KUTIPAN DOKUMEN:
------------------------------------------------------------

Sunday, July 14, 2013

Destrukturisasi Lokalitas (Dari Cerpen Zelfeni Wimra)


Published on Padang Ekspress 30/06/2013
  
Perkara lokalitas telah menjadi bahan tersendiri terutama oleh penulis yang mempunyai akar lokal atau yang memang berada di lingkungan lokalitas bernaung. Akan tetapi ada satu hal yang dominan dalam menuangkan lokalitas ini yaitu lokalitas yang semakin terhimpit oleh pengaruh global. Seperti yang telah dikemukakan Katrin Bandel dalam tulisannya “Etnisitas dan Kota”. Karya yang menyajikan etnisitas umumnya berbicara mengenai dampak yang terjadi oleh kota terhadap etnis, sedangkan yang berbicara Kota tak sedikitpun menyinggung lokalitas. Dari hal tersebut dapat dilihat bahwa Globalitas dari kota bersifat agresif, ekspansif, dan destruktif terhadap lokalitas yang seperti bernasib selalu tertindas tanpa perlawanan.
Kehancuran lokalitas ini dilakukan secara sistmatis dengan ditopang oleh wacana-wacana advanced (kemajuan) dan prospered (kesejahteraan). Akan tetapi ekpansi ini tidak melihat adanya penghapusan, penghilangan, dan penghancuran sejarah lokalitas itu sendiri baik yang bersifat fisik ataupun nonfisik. Kenyataan ini melahirkan berbagai karya fiksi yang mengungkapkan betapa kejamnya kemajuan dan kesejahteraan itu sendiri sehingga tak bisa lagi dikembalikan seperti semula. Salah satu penulis yang menghadirkan isu-isu ini adalah Zelfeni Wimra dalam kumpulan Cerpen “Yang Menunggu dengan Payung” yang umumnya berlatar tempat dan budaya Minangkabau. Dalam 17 cerpen di dalamnya memang membicarakan perkara penantian dan kesetiaan seperti yang tertulis di sampul belakang buku. Namun apabila dilihat lebih lagi, banyak diantara karyanya memuat perkara kehancuran lokalitas oleh pengaruh globalitas. Pelaku dan hal yang mendorong penghancuran disini direpresentasikan oleh pemerintah melalui tindakan langsung ataupun kebijakan, gaya hidup, dan penduduk etnis itu sendiri yang terpengaruh rayuan globalitas.

------------------------------------------------------------

ENTRI YANG DISEDIAKAN:

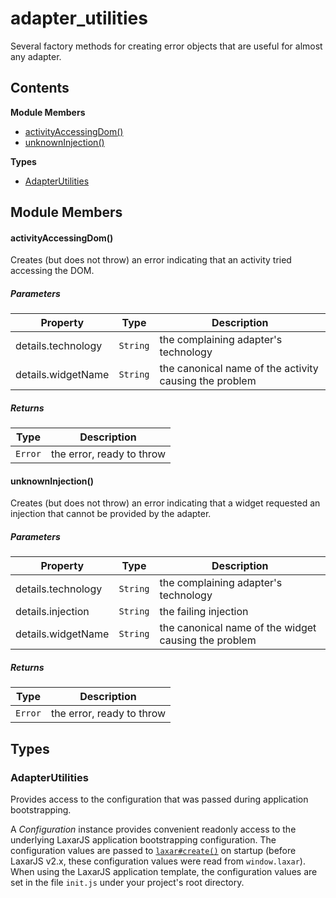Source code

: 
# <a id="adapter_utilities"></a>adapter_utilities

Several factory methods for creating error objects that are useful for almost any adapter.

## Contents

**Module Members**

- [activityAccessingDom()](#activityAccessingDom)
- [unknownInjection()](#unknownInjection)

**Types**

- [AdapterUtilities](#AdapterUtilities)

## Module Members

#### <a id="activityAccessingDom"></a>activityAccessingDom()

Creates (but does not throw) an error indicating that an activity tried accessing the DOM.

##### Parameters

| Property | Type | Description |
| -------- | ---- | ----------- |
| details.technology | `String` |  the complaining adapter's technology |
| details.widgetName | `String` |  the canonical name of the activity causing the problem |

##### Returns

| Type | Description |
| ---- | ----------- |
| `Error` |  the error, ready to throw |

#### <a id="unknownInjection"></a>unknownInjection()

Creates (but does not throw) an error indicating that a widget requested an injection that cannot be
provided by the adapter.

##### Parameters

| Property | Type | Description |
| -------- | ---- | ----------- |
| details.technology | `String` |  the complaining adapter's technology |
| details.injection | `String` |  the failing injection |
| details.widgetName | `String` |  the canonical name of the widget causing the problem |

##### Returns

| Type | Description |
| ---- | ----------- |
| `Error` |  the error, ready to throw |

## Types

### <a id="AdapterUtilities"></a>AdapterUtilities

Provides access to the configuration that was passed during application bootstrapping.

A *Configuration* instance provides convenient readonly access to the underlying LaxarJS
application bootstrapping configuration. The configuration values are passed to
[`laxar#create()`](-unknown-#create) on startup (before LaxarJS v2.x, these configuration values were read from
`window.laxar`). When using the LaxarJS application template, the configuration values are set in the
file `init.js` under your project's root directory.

------------------------------------------------------------

KUMPULAN LATIHAN:
1. Ulangi bagian teks tentang lokalitas yang dimulai dengan "Destrukturisasi Lokalitas (Dari" dan berlanjut hingga "tertindas tanpa perlawanan.", tanpa mengubah satu kata pun.
2. Tolong ambil setiap baris dalam entri yang memuat kata "application".

JAWABAN BERURUTAN:
1.
Destrukturisasi Lokalitas (Dari Cerpen Zelfeni Wimra)


Published on Padang Ekspress 30/06/2013
  
Perkara lokalitas telah menjadi bahan tersendiri terutama oleh penulis yang mempunyai akar lokal atau yang memang berada di lingkungan lokalitas bernaung. Akan tetapi ada satu hal yang dominan dalam menuangkan lokalitas ini yaitu lokalitas yang semakin terhimpit oleh pengaruh global. Seperti yang telah dikemukakan Katrin Bandel dalam tulisannya “Etnisitas dan Kota”. Karya yang menyajikan etnisitas umumnya berbicara mengenai dampak yang terjadi oleh kota terhadap etnis, sedangkan yang berbicara Kota tak sedikitpun menyinggung lokalitas. Dari hal tersebut dapat dilihat bahwa Globalitas dari kota bersifat agresif, ekspansif, dan destruktif terhadap lokalitas yang seperti bernasib selalu tertindas tanpa perlawanan.

2.
Provides access to the configuration that was passed during application bootstrapping.
application bootstrapping configuration. The configuration values are passed to
`window.laxar`). When using the LaxarJS application template, the configuration values are set in the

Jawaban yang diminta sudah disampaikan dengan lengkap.